As I say repeatedly, we owe so much to all those who supported us. Perhaps in the early years, we didn't express enough gratitude. We were so busy introducing all the necessary economic and political reforms in our reborn country. Yet President Ronald Reagan must have realized what remarkable changes he brought to Poland, and indeed the rest of the world. And I hope he felt gratified. He should have.
Mr. Walesa, winner of the 1983 Nobel Peace Prize, was president of Poland from 1990 to 1995.
A Few Comments to Obama’s remarks in Russia:
1. How unlike the spineless individual who now sits in the oval office! Obama is no statesman. He would most likely have sided with the Polish Communists because, after all, if Walesa and his movement failed, the Polish thugs in charge might have become upset with us.
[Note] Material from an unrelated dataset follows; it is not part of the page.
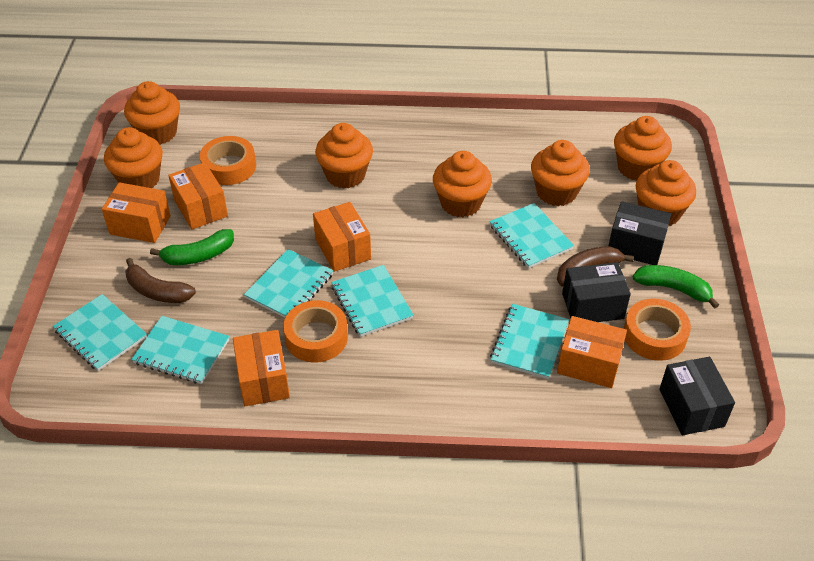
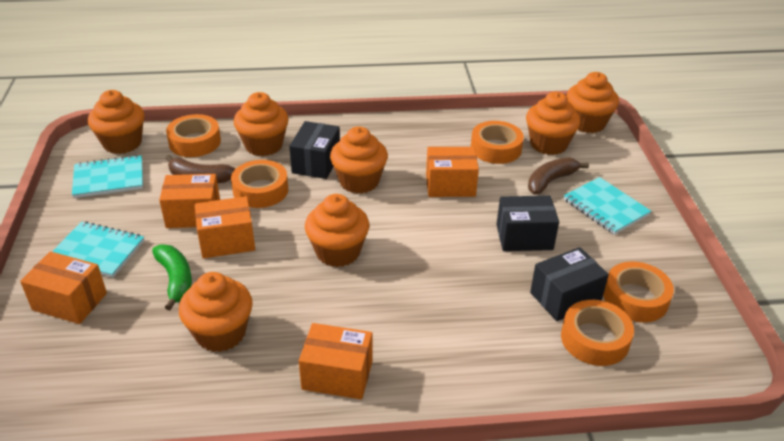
green banana: 2 -> 1
orange tape: 3 -> 5
turquoise notebook: 6 -> 3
It's pathetic how far we've fallen from the days of the Gipper.
VW
2.Over the last 6 months, Obama has gone on several "World Apology Tours" most of which have resulted in his belittling our great nation and our achievements as a people and often have seen him catering to the despots of the world in one fashion or another, such as bowing to a Saudi king or paling around with the pineapple head that runs Venezuela or as he has done over the last couple of days, sucking up to the KGB that runs Russia to the detriment of our own nation's defenses.
What is he campaigning for?
Does he see a not-to-distant future with a one-world government, which runs every nation through a "czar" who is accountable only to a "World President" selected from one of several possible candidates which, let's say, the UN's Security Council recommends and where the UN's General Assembly "functions" as a rubberstamp world legislative body and where the "World President" uses such thug states as North Korea and Venezuela and Cuba as "enforcers" of the "World President's" policies?
What is Obama campaigning for on all of these "World Apology Tours"?
It can't be good for the Good Ole US of A. Now can it?To me it looks like he sees the US Presidency as a mere stepping stone to a much bigger position on the world stage for himself but at the cost of America's position as the only SuperPower left in the world since the collapse of the Soviet Union 20 years ago.
What do you all think?
JohnC - New Orleans
3. Does Obama just not know history? Does he really just hate the Country he is supposed to represent? (Obviously we should have paid more attention to his connections with Rev Wright, ACORN and terrorists!) Is he completely self-absorbed with a need for constant personal attention and adulation. Or is he really as devious and scary as he sounds?